OPINIÃO

O ministro Jungmann e a tal "festa de bandido"

Marta Macedo questiona se estar na companhia de bandido realmente te torna bandido também


(Foto: Valter Campanato/Agência Brasil)

Aqui vou chamá-la de Vera, não usarei o seu nome verdadeiro por prudência.

Conheci Vera na empresa onde trabalhei por poucos meses. Ela era uma espécie de gerente de produção. O dono tinha muita confiança no seu trabalho e nas decisões que tomava.

Vera era uma mulher de personalidade forte. Não gostava de falsidade e rodeios. Falava na cara o que achava necessário sem ser grossa. Eu gostava daquele seu jeito decidido!
Éramos em cinco mulheres trabalhando na mesma sala, por isso acabávamos sabendo de um pouco da vida de cada uma. A história da Vera era a mais “fora do padrão”, pelo menos foi o meu sentimento na época.

Vera era casada com um homem bom (ela dizia isso), mas a rotina daquele casamento a fez buscar bailes e bares da região. O marido não a acompanhava porque odiava sair à noite, por isso ela saia com amigos, muitos deles da favela Buraco Quente da Vila Brasilândia. Ela tinha amigos de todas as classes sociais.

Quando se falava em noitada Vera já estava dentro. Era empolgada nas diversões noturnas. Não era apenas nas sextas e sábados que saia, no meio da semana também, sem que isso afetasse o seu desempenho na manhã seguinte. E foi numa noite que conheceu um delegado de polícia e logo engataram um romance. Pensa que ela escondeu do marido? Não! Fez questão de abrir o jogo o quanto antes, mas para a sua surpresa o marido não quis a separação. Alegou que a amava muito e conviveria com a situação.

Nos papos da mulherada da sala, Vera não se conformava de eu não ter vida noturna. Duas das outras colegas da sala as vezes saiam juntas com ela, voltavam quando dia amanhecia, então eu argumentava que não gostava disso.

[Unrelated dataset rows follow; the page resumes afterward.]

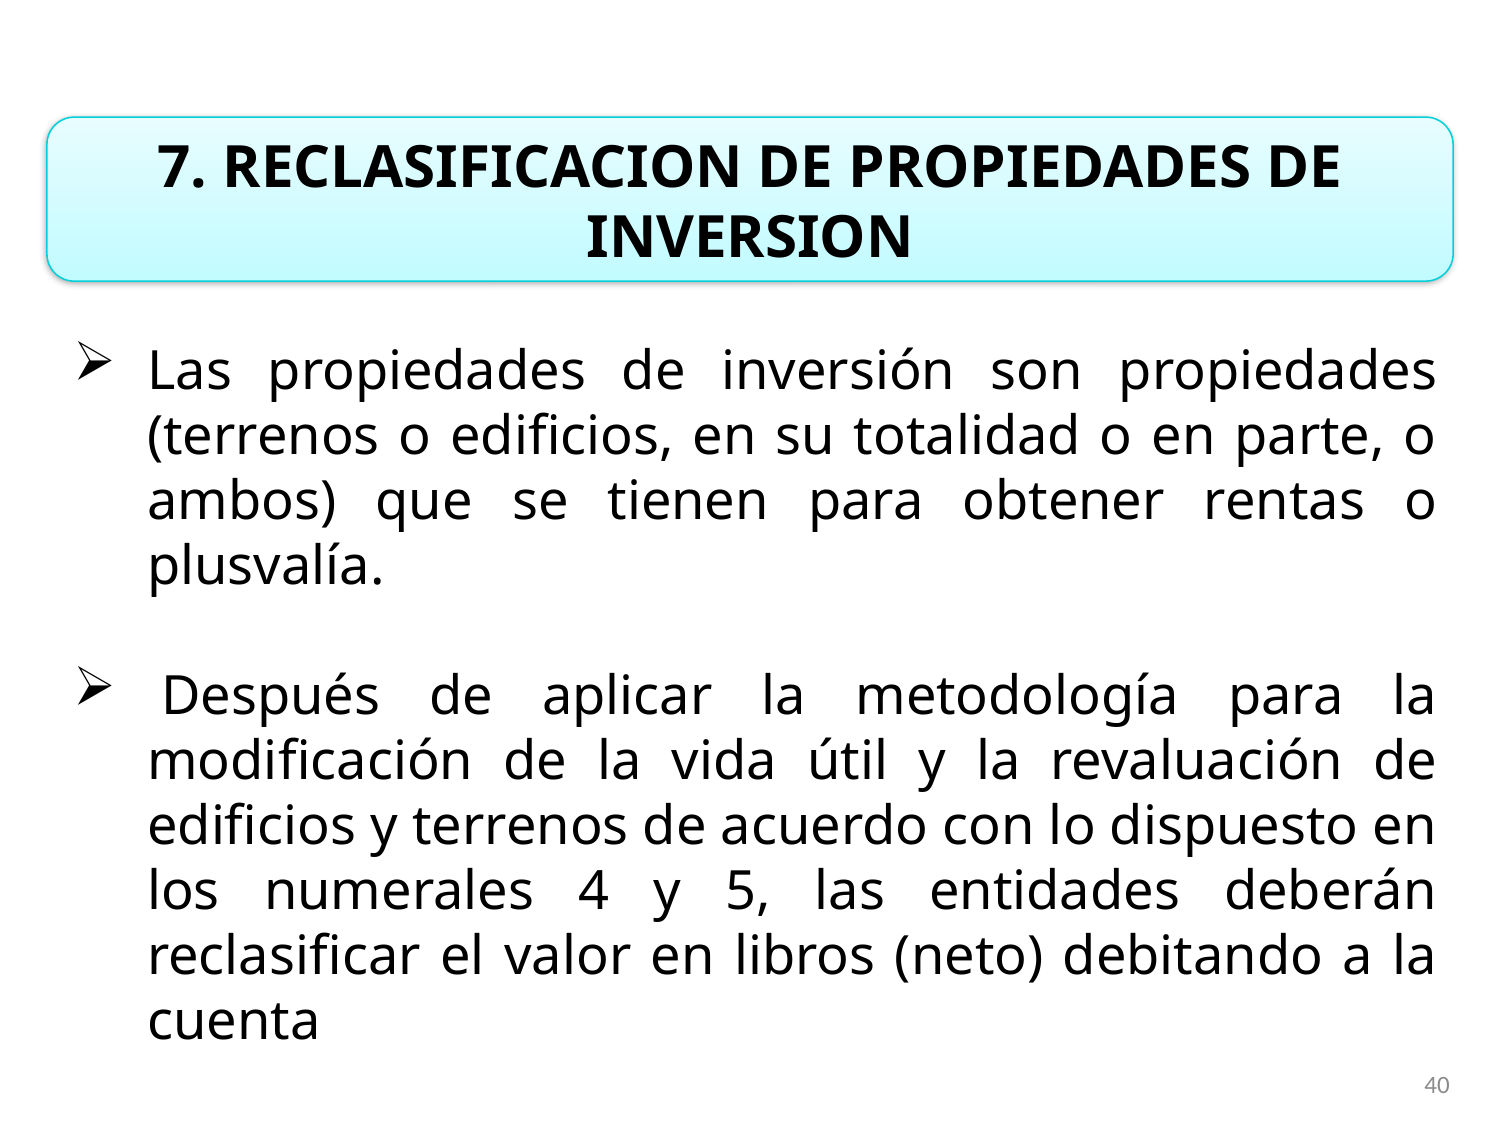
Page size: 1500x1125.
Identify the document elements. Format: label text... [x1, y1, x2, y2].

text_box Las propiedades de inversión son propiedades (terrenos o edificios, en su totalidad o en parte, o ambos) que se tienen para obtener rentas o plusvalía. Después de aplicar la metodología para la modificación de la vida útil y la revaluación de edificios y terrenos de acuerdo con lo dispuesto en los numerales 4 y 5, las entidades deberán reclasificar el valor en libros (neto) debitando a la cuenta [58, 328, 1453, 1058]
text_box 7. RECLASIFICACION DE PROPIEDADES DE INVERSION [46, 116, 1454, 282]
slide_number 40 [1382, 1053, 1465, 1114]
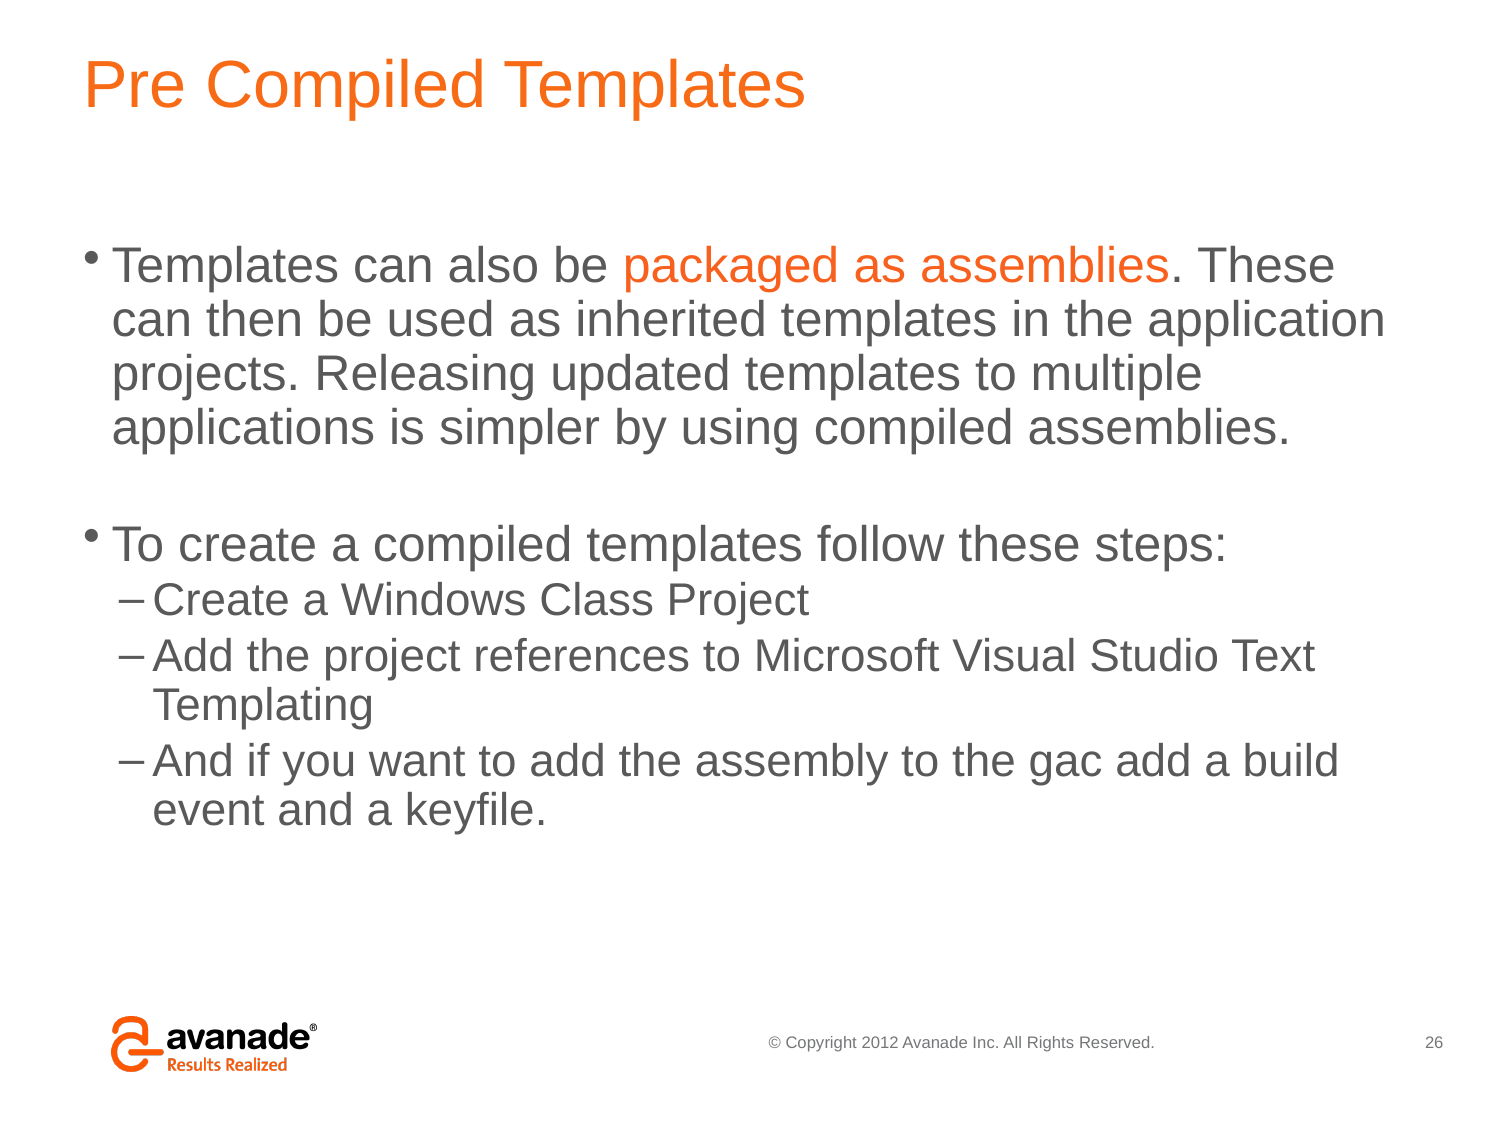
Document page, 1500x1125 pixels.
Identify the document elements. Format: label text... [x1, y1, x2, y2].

Mas um dia Vera comentou sobre um show de samba que haveria nas quebradas de um certo bar da Freguesia do Ó e me convidou. Desta vez me prometeu que eu teria carona na volta, isso antes da madrugada. Também me disse que, no máximo, a uma da matina eu já estaria debaixo das minhas cobertas. Aceitei!

Quando chegamos no bar ainda não tinha muita gente, mas conforme via o jeitão dos frequentadores confesso ter me arrependido de ter ido. Num dado momento se armou um espaço pra baile, como não estava nos meus planos dançar, fui lá pra longe da “pista”. Estou sentada no cantinho, pra ninguém me perceber e contando os minutos para ir embora, quando senta um rapaz ao meu lado na mesa. Papo vai e papo vem eu lhe pergunto o que ele trabalha? Sou segurança de banqueiro, respondeu. Eu, ingênua ainda perguntei: “De qual banco? Itaú, Bradesco...?” "Mina, sou de banqueiro de jogo de bicho”.

Lembrei deste caso que aconteceu comigo por causa das palavras de Raul Jungmann. Na semana passada a polícia invadiu uma festa organizada supostamente por milicianos. Pelo menos foi este argumento para prenderem mais de cem pessoas, entre elas gente sem antecedentes criminais. Jungmann disse que aquelas pessoas sem antecedentes criminais “precisam explicar o que estavam fazendo na festa de bandido?” Onde está no Código Penal, Civil, Constituição que estar ao lado e no mesmo ambiente de gente com antecedentes criminais também o torna criminoso e obrigado a dar explicações?

Já imaginou se a polícia invadisse o bar da Freguesia nos dias de hoje? Como explicaria que não tinha nada a ver com jogo do bicho?

Se estar na companhia de bandido o torna também bandido, as companhias do Jungmann no governo Temer já o colocariam na prisão.

Meu Deus! Que época de trevas estamos vivemos!